Task item — Range to copy from the entries below: the line containing "SpatialPolygonsDataFrame class. </td>" through the line containing "GxHash uses several", inclusive. Retype only those lines, exactly, without any images.
------ Source material
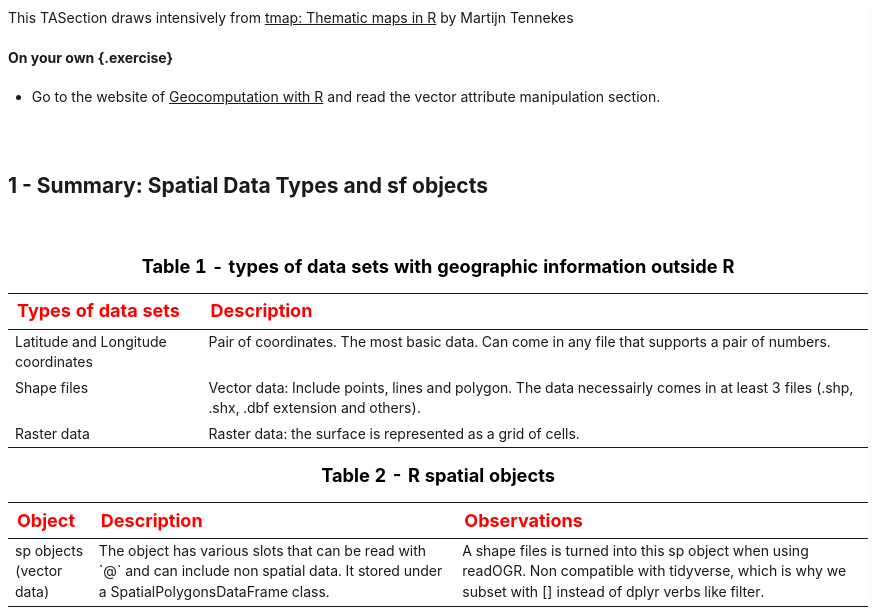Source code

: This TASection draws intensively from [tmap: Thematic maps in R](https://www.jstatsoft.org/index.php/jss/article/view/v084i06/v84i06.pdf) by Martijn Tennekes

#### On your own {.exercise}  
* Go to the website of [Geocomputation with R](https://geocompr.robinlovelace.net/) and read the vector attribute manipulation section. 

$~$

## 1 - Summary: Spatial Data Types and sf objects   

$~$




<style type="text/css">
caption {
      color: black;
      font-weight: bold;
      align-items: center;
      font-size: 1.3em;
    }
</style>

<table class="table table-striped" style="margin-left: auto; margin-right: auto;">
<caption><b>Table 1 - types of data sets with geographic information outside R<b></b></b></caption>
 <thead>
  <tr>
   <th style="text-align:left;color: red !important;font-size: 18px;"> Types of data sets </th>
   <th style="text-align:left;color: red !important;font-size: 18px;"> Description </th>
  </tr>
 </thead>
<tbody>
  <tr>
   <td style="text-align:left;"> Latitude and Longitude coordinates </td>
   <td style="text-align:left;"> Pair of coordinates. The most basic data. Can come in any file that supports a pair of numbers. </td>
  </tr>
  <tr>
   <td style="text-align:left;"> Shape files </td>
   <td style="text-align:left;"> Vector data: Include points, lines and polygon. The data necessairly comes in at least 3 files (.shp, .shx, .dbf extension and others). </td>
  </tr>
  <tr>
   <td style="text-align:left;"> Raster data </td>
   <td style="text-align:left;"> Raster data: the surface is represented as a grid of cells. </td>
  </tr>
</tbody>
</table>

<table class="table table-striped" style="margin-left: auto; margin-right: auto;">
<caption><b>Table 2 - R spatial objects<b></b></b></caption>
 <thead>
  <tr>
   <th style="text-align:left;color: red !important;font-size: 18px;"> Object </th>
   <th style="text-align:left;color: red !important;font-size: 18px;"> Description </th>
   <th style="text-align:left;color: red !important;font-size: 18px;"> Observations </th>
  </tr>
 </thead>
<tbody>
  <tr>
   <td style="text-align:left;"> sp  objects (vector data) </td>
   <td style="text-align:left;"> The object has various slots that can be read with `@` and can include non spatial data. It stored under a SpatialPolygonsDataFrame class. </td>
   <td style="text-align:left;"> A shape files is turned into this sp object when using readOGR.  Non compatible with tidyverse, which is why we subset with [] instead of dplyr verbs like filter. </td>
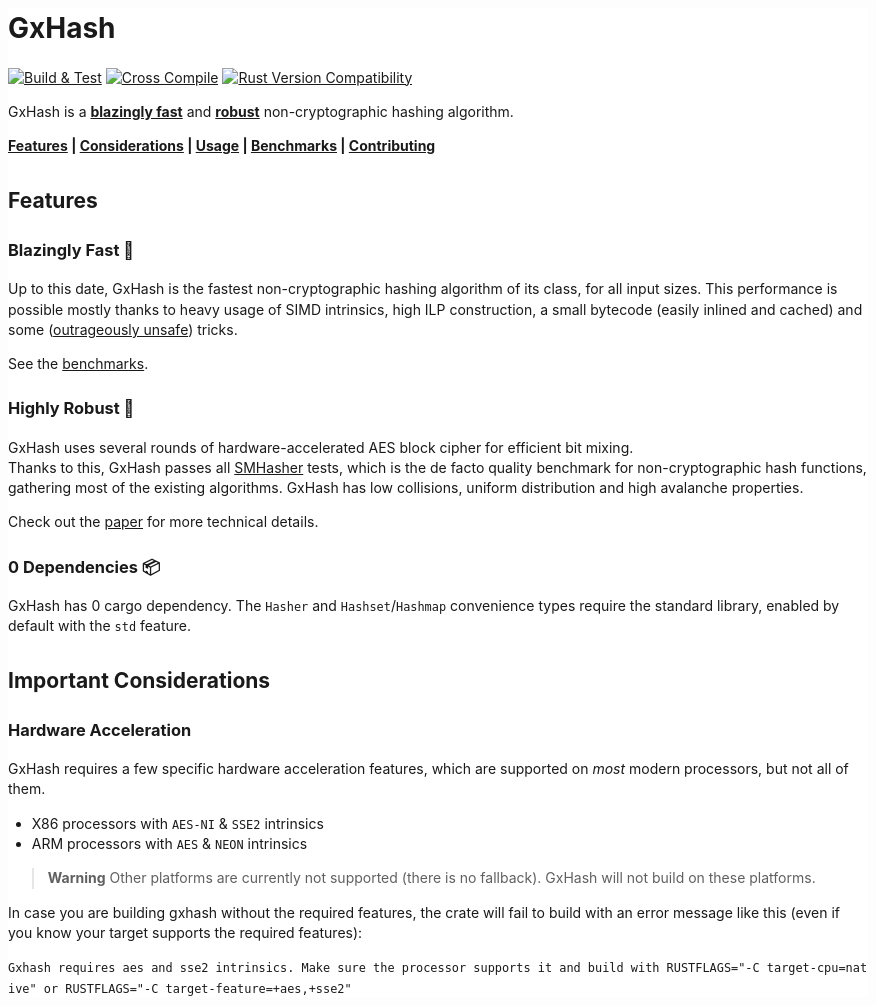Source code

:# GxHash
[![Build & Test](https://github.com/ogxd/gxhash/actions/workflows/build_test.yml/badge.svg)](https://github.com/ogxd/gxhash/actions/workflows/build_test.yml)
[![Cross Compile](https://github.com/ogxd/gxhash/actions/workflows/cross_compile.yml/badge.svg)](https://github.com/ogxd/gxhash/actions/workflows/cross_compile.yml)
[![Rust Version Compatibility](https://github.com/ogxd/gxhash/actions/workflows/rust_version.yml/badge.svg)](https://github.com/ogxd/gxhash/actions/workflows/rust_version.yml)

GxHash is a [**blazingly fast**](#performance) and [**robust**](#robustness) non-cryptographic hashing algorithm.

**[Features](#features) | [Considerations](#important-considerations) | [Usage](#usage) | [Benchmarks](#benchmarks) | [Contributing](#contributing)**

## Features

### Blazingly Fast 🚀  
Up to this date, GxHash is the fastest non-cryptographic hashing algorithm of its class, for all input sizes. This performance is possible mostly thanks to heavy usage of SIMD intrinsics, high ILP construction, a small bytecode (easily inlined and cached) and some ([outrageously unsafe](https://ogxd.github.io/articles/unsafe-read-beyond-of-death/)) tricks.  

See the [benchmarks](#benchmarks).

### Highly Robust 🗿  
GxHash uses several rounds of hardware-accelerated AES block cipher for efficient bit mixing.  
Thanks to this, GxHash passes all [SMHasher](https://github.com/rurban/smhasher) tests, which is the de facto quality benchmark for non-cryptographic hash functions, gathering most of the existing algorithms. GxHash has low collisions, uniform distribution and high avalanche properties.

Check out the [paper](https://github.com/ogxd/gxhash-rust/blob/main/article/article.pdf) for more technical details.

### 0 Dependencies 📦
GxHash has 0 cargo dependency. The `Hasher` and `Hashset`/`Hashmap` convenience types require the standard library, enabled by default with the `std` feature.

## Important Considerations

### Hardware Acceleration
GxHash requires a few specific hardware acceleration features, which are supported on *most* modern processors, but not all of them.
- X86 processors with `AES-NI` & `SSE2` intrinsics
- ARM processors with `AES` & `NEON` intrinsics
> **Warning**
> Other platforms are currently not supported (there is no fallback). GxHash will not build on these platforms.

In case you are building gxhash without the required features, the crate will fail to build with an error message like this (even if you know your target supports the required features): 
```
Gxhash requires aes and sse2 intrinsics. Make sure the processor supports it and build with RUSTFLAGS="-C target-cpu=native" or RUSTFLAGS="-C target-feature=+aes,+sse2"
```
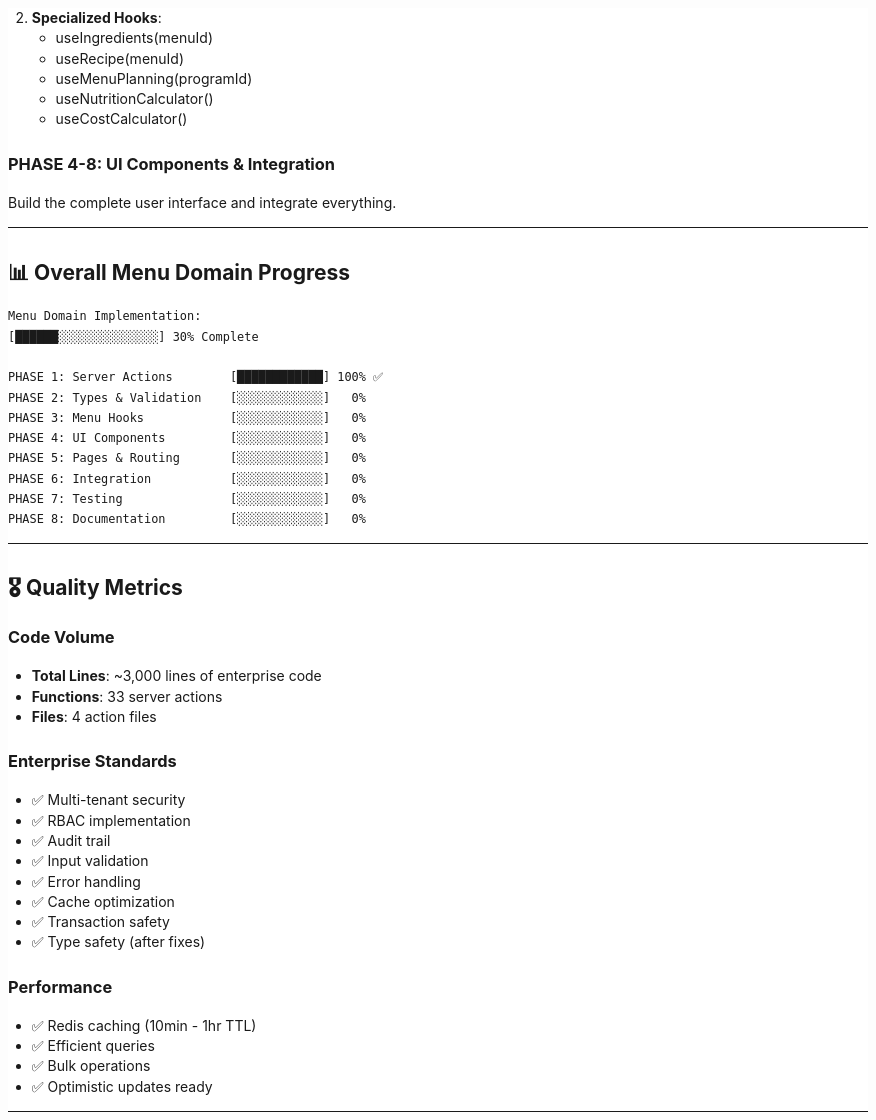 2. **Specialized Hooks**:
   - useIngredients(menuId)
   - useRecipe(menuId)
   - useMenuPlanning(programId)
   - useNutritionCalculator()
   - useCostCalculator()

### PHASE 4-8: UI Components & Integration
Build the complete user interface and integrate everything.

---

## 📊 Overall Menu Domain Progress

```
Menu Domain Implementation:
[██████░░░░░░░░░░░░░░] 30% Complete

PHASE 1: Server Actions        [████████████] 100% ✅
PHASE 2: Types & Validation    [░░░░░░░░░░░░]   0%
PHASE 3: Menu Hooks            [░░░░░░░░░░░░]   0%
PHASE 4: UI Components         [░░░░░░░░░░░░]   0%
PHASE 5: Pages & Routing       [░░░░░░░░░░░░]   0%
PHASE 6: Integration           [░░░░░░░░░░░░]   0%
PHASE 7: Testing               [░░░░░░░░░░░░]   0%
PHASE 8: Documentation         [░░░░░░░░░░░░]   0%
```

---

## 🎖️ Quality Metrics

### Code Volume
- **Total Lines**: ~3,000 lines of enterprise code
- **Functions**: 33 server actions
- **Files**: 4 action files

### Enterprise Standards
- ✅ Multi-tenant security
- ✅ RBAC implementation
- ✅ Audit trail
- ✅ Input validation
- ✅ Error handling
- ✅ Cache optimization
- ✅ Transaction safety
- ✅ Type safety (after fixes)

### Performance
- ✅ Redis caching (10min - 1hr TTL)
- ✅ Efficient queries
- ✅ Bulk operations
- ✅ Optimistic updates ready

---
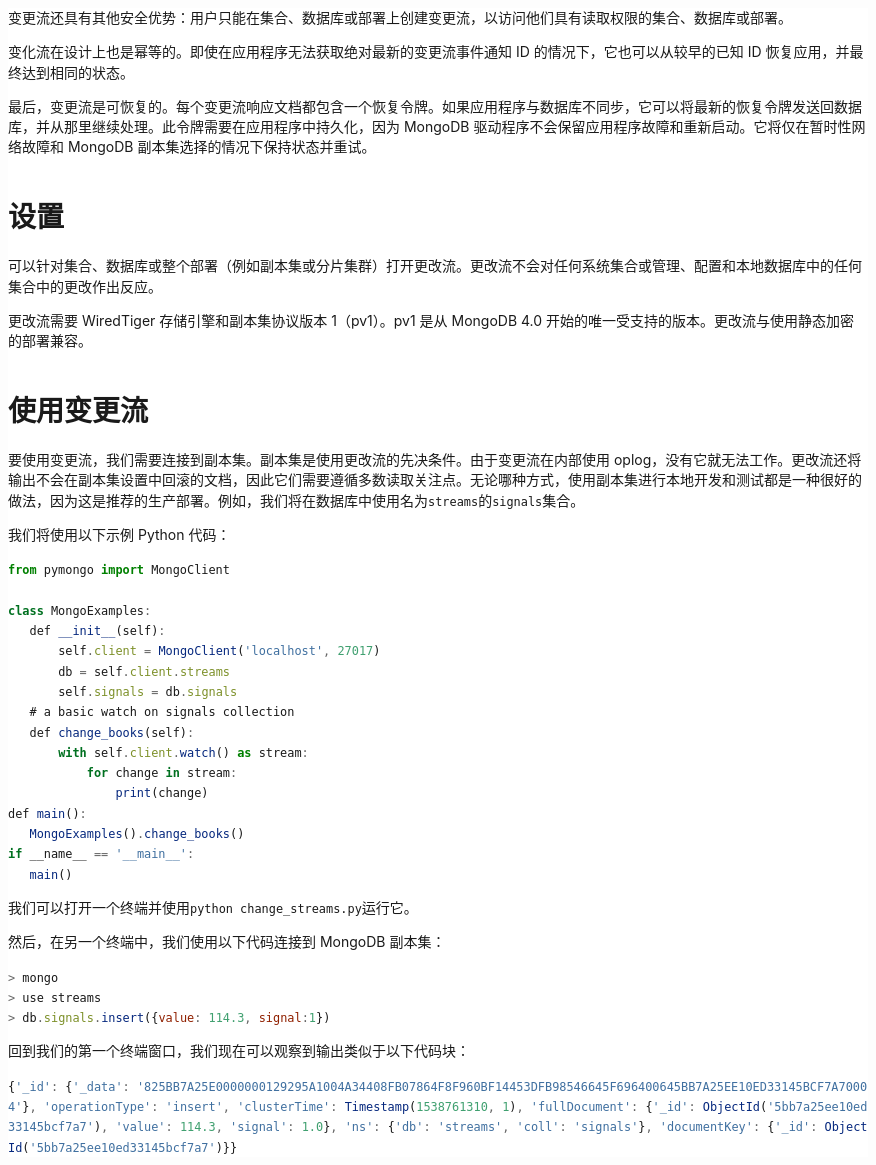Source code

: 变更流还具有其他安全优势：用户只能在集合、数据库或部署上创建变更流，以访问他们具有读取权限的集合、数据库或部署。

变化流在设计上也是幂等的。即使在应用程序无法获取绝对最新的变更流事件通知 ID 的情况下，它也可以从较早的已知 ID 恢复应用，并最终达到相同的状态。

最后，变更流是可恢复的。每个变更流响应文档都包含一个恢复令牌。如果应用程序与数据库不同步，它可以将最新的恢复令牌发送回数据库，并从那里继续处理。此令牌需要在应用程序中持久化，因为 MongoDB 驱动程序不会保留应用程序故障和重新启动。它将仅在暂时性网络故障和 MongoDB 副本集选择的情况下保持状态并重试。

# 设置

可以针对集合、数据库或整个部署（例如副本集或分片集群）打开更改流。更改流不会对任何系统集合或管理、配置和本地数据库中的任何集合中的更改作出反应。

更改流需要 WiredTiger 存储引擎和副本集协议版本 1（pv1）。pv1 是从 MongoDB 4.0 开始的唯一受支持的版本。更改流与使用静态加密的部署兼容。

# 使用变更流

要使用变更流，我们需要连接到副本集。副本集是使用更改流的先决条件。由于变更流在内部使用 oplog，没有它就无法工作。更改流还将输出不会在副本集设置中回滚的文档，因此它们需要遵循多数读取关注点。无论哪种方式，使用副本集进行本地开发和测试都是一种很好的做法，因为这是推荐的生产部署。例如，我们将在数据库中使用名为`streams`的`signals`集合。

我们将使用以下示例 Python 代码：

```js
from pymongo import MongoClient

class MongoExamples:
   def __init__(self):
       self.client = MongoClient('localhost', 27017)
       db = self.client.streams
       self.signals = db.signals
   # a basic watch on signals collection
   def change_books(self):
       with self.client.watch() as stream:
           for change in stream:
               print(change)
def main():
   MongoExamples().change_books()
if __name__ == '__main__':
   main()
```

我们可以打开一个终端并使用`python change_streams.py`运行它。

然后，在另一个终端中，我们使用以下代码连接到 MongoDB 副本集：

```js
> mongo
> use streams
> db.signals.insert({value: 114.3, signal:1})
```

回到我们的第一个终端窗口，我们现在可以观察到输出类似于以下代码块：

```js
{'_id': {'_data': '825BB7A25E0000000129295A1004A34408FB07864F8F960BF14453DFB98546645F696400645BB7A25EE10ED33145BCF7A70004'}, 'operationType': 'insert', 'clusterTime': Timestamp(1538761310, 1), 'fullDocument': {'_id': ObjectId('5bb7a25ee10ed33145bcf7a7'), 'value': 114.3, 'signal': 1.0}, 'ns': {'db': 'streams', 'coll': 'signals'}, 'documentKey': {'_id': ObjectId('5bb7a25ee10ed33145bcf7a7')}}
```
------------
Answer to this problem —
   <td style="text-align:left;"> The object has various slots that can be read with `@` and can include non spatial data. It stored under a SpatialPolygonsDataFrame class. </td>
   <td style="text-align:left;"> A shape files is turned into this sp object when using readOGR.  Non compatible with tidyverse, which is why we subset with [] instead of dplyr verbs like filter. </td>
Source code

:# GxHash
[![Build & Test](https://github.com/ogxd/gxhash/actions/workflows/build_test.yml/badge.svg)](https://github.com/ogxd/gxhash/actions/workflows/build_test.yml)
[![Cross Compile](https://github.com/ogxd/gxhash/actions/workflows/cross_compile.yml/badge.svg)](https://github.com/ogxd/gxhash/actions/workflows/cross_compile.yml)
[![Rust Version Compatibility](https://github.com/ogxd/gxhash/actions/workflows/rust_version.yml/badge.svg)](https://github.com/ogxd/gxhash/actions/workflows/rust_version.yml)

GxHash is a [**blazingly fast**](#performance) and [**robust**](#robustness) non-cryptographic hashing algorithm.

**[Features](#features) | [Considerations](#important-considerations) | [Usage](#usage) | [Benchmarks](#benchmarks) | [Contributing](#contributing)**

## Features

### Blazingly Fast 🚀  
Up to this date, GxHash is the fastest non-cryptographic hashing algorithm of its class, for all input sizes. This performance is possible mostly thanks to heavy usage of SIMD intrinsics, high ILP construction, a small bytecode (easily inlined and cached) and some ([outrageously unsafe](https://ogxd.github.io/articles/unsafe-read-beyond-of-death/)) tricks.  

See the [benchmarks](#benchmarks).

### Highly Robust 🗿  
GxHash uses several rounds of hardware-accelerated AES block cipher for efficient bit mixing.  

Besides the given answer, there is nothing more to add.